Kamis, 25 Oktober 2012

TSI dan Bionarasi Tubuh Terbelah


Aneh rasanya ketika harus menyaksikan sebuah pentas teater di tempat yang tidak biasanya. Kenapa dibilang aneh? Karena bagiku ini kali pertama menyaksikan pagelaran teater di sebuah tempat yang jauh dari keramaian hiruk pikuk kota. Bertempat di kelurahan Dalung kota Serang sebuah teater berjudul “Emergency : Bionarasi Tubuh Terbelah” itu disuguhkan.

Konsep pertunjukannya pun sangat berbeda dengan pagelaran teater yang biasanya aku tonton. Tidak ada panggung ataupun setting lampu selayaknya sebuah pentas teater. Entah dengan maksud apa sutradara pementasan itu membuat tata pentas sedemikian rupa. Kesan pertama bagiku adalah aneh tapi mungkin itu merupakan bagian dari konsep sutradara sendiri.

Panggung Pentas
Pementasan “Bioanarasi Tubuh Terbelah” Karya dan Sutradara Nandang Aradea ini tidak memakai sarana gedung pertunjukan untuk menggelar aksinya. Tempat pentas hanya berupa lapangan rumput yang ditutupi oleh tumpukan daun bambu sebagai tanda disanalah peristiwa teater itu berlangsung. Pola penonton dibiarkan melingkar mengelilingi arena pertunjukan. Tak ada kursi ataupun tikar sebagai alas duduk. Sang sutradara seperti ingin mengembalikan ingatan para penonton pada alam terbuka. Buatku sendiri seperti menangkap sebuah pesan tersembunyi jika pentas teater tidak hanya terjadi dalam gedung yang memiliki set lengkap tapi pentas teater itu bisa dimana saja. Karena yang terpenting bukanlah tempat tapi peristiwa apa yang akan disuguhkan oleh teater itu sendiri.

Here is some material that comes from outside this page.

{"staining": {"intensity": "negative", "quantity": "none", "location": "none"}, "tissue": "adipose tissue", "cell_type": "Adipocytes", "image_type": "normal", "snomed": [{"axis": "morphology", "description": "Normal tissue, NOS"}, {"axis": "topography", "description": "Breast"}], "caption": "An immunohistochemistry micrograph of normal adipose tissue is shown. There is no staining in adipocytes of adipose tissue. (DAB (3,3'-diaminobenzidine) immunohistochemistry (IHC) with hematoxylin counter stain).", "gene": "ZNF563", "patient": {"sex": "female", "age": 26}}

Konteks Bionarasi Tubuh Terbelah
Pagelaran itu dimulai dengan nyanyian berbahasa sunda oleh seorang aktor di tengah-tengah arena. Aku sendiri kurang tahu makna dari nyanyian itu. Tapi setidaknya ada aroma pedih dan sakit yang terlontar dari setiap kalimatnya. Seperti seorang manusia yang kehilangan jati dirinya. Menggapai-gapai, meraba jalan hidup yang dirasa semakin semerawut. Jiwa yang hilang karena tubuh sudah terbelah oleh zaman. Selain itu nada yang terdengar cukup membuat suasana tempat pentas sunyi. Sebuah awal yang bagus menurutku.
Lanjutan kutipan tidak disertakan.